▶ **Data extracts**:
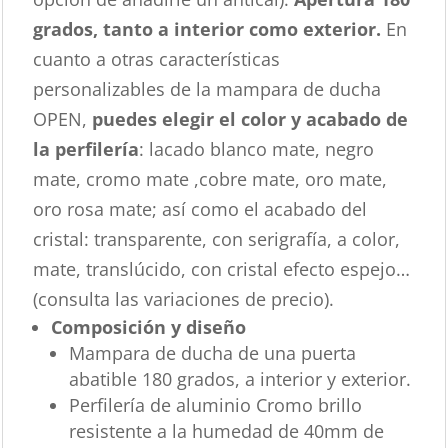
grados, tanto a interior como exterior.
En
cuanto a otras características
personalizables de la mampara de ducha
OPEN,
puedes elegir el color y acabado de
la perfilería
: lacado blanco mate, negro
mate, cromo mate ,cobre mate, oro mate,
oro rosa mate; así como el acabado del
cristal: transparente, con serigrafía, a color,
mate, translúcido, con cristal efecto espejo…
(consulta las variaciones de precio).
Composición y diseño
Mampara de ducha de una puerta
abatible 180 grados, a interior y exterior.
Perfilería de aluminio Cromo brillo
resistente a la humedad de 40mm de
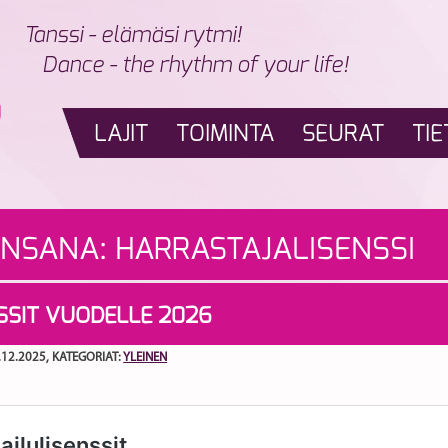
Tanssi - elämäsi rytmi!
Dance - the rhythm of your life!
LAJIT
TOIMINTA
SEURAT
TIE
INSANA:
HARRASTAJALISENSSI
SSIT VUODELLE 2026
.12.2025
, KATEGORIAT:
YLEINEN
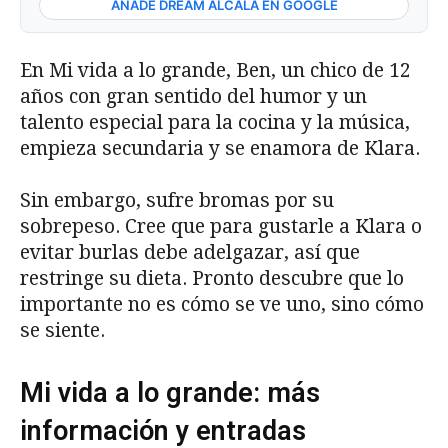
AÑADE DREAM ALCALÁ EN GOOGLE
En Mi vida a lo grande, Ben, un chico de 12
años con gran sentido del humor y un
talento especial para la cocina y la música,
empieza secundaria y se enamora de Klara.
Sin embargo, sufre bromas por su
sobrepeso. Cree que para gustarle a Klara o
evitar burlas debe adelgazar, así que
restringe su dieta. Pronto descubre que lo
importante no es cómo se ve uno, sino cómo
se siente.
Mi vida a lo grande: más
información y entradas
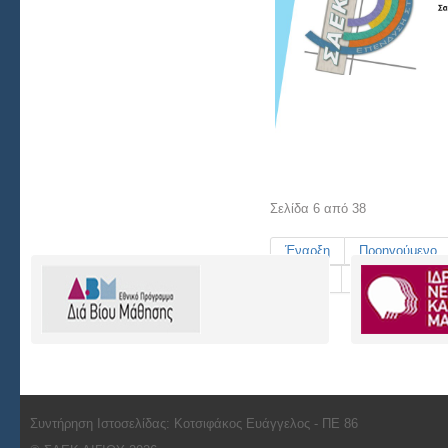
Σελίδα 6 από 38
Έναρξη
Προηγούμενο
8
9
10
Επόμεν
Συντήρηση Ιστοσελίδας: Κοτσιφάκος Ευάγγελος - ΠΕ 86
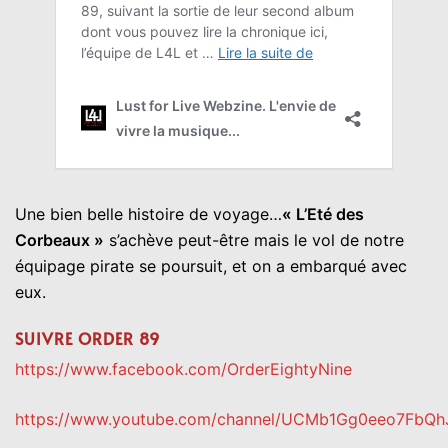
Une bien belle histoire de voyage…
« L’Eté des
Corbeaux »
s’achève peut-être mais le vol de notre
équipage pirate se poursuit, et on a embarqué avec
eux.
SUIVRE ORDER 89
https://www.facebook.com/OrderEightyNine
https://www.youtube.com/channel/UCMb1Gg0eeo7FbQh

▶ **Instructions for the task**:
Pick out every line in the rows above that contains the string "vida". Matches are case-sensitive, so uppercase and lowercase letters must agree.

▶ **Result of the task**:
En Mi vida a lo grande, Ben, un chico de 12
Mi vida a lo grande: más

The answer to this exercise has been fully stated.